American Great Lakes Envoy Howard Wolpe believes "there is the political will to stop the fighting and to permit political negotiations to begin" in Africa War I in the DR Congo. Lara Pawson reported for Reuters that Wolpe is on a five-week tour of Central Africa to explore ways to end the war. Christof Maletsky reported for The Namibian that Wolpe, over the past two weeks, has been in Luanda, Kampala, Harare, Windhoek and Nairobi and will now move on to Kigali, Lusaka, Pretoria and Kinshasa. Pawson quoted Wolpe saying, "I have seen a growing pragmatism. There is a lower level of rhetoric." Wolpe said further, "The leaders are very much focused on the importance of containing this conflict and beginning to work through the underlying reasons of this conflict." While Mr. Wolpe has expressed confidence, quoted by The Namibian saying, "I have not talked to anyone who does not say, and I think with conviction, that there is no military solution," it must be noted that the has not yet been to Kinshasa and Kigali.


Mr.
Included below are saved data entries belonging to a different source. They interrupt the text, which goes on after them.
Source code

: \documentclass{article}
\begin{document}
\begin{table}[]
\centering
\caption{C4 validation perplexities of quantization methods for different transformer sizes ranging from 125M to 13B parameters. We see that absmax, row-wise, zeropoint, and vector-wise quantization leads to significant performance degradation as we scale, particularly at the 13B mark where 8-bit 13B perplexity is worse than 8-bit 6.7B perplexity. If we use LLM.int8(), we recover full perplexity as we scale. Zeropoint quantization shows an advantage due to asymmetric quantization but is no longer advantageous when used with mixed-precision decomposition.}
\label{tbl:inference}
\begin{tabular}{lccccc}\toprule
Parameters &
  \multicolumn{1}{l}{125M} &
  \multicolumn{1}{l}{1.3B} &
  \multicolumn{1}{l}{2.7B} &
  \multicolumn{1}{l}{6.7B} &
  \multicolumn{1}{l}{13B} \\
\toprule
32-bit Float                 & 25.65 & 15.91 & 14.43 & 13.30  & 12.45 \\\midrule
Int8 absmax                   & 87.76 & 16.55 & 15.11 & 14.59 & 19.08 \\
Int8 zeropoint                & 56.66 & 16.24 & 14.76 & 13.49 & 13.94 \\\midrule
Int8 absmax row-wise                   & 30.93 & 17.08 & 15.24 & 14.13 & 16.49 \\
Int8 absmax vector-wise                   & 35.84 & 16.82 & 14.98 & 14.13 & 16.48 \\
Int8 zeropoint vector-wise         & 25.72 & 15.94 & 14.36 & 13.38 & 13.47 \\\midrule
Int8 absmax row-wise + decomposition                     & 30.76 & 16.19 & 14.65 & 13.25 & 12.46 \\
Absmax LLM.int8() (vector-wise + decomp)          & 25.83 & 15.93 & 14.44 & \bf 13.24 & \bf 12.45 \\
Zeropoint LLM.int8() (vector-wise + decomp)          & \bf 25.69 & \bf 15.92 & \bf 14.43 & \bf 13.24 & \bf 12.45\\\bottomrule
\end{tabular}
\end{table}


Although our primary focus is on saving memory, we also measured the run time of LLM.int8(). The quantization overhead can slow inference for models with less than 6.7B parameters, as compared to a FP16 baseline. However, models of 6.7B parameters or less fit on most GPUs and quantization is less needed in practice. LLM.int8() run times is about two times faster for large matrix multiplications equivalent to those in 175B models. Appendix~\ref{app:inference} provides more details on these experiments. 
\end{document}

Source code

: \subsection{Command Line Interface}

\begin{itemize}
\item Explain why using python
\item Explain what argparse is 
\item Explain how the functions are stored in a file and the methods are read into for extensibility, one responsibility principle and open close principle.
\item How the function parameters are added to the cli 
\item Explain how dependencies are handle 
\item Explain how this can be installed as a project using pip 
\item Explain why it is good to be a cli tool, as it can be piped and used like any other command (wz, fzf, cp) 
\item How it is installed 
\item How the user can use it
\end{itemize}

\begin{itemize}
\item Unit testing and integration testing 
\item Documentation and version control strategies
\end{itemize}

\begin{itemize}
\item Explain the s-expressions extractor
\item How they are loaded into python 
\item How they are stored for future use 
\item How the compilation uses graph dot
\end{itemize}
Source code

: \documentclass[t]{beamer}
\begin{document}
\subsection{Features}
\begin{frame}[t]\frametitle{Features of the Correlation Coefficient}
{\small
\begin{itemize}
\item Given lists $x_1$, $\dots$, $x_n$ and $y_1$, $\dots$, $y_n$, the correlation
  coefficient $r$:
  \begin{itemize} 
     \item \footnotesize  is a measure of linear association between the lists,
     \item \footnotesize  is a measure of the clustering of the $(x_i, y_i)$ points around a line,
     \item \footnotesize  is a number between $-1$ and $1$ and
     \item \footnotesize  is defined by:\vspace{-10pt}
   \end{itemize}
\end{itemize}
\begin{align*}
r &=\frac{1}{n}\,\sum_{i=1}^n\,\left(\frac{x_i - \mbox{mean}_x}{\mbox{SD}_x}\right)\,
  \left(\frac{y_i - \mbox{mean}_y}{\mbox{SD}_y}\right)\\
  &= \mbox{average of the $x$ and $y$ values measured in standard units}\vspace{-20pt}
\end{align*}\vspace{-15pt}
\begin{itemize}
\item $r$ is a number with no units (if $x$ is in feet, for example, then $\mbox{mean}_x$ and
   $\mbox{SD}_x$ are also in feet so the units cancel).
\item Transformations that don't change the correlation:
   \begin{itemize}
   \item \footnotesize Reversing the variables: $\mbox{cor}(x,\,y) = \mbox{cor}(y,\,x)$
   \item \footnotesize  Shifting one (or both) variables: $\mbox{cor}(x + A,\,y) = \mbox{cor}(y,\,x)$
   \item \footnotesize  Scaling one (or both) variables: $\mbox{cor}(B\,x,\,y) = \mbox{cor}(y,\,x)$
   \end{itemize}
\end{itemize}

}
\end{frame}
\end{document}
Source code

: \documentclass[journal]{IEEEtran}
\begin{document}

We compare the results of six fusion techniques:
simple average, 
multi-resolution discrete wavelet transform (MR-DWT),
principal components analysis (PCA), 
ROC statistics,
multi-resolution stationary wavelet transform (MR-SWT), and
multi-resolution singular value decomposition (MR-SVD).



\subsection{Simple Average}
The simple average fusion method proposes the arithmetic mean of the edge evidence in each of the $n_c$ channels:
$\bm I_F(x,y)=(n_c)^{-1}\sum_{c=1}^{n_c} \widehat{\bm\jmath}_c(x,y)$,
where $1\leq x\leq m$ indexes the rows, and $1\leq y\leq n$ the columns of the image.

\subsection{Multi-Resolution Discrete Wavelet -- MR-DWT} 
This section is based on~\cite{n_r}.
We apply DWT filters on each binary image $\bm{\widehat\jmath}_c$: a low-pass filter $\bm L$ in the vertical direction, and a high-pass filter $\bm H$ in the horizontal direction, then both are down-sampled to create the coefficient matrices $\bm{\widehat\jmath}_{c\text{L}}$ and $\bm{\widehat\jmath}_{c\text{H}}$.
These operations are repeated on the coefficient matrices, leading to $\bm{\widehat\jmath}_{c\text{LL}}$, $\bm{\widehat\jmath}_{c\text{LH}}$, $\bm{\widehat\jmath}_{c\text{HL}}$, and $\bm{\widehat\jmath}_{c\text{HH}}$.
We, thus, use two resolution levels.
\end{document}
Wolpe's use of the phrase "containing this conflict" is especially noteworthy, because concerns are growing in South Africa that tensions between Angola and Zambia are rising, and there are even those who are now growing increasingly aware that the warfare in Africa that extends from the Atlantic Ocean northeastward to the Red Sea through Africa's heartland is having a disastrous continent-wide economic impact and is turning international investors away to economic safe havens elsewhere in the world. When the war in the DR Congo began, it looked like a national war, then people quickly saw it was a regional war, then it became clear it was a major regional conflict, now people are starting to sense that there are continental implications, and if these trends are left unchecked, the notion of potential continent-wide warfare would not seem far off. If these wars were being fought in Europe. this would surely be called a world war.

UN High Commission for Refugees (UNHCR) spokespeople say that the number of refugees entering Tanzania from the DR Congo is increasing. There are now 33,680 refugees in the Kigoma region, all of whom have arrived since August 1998.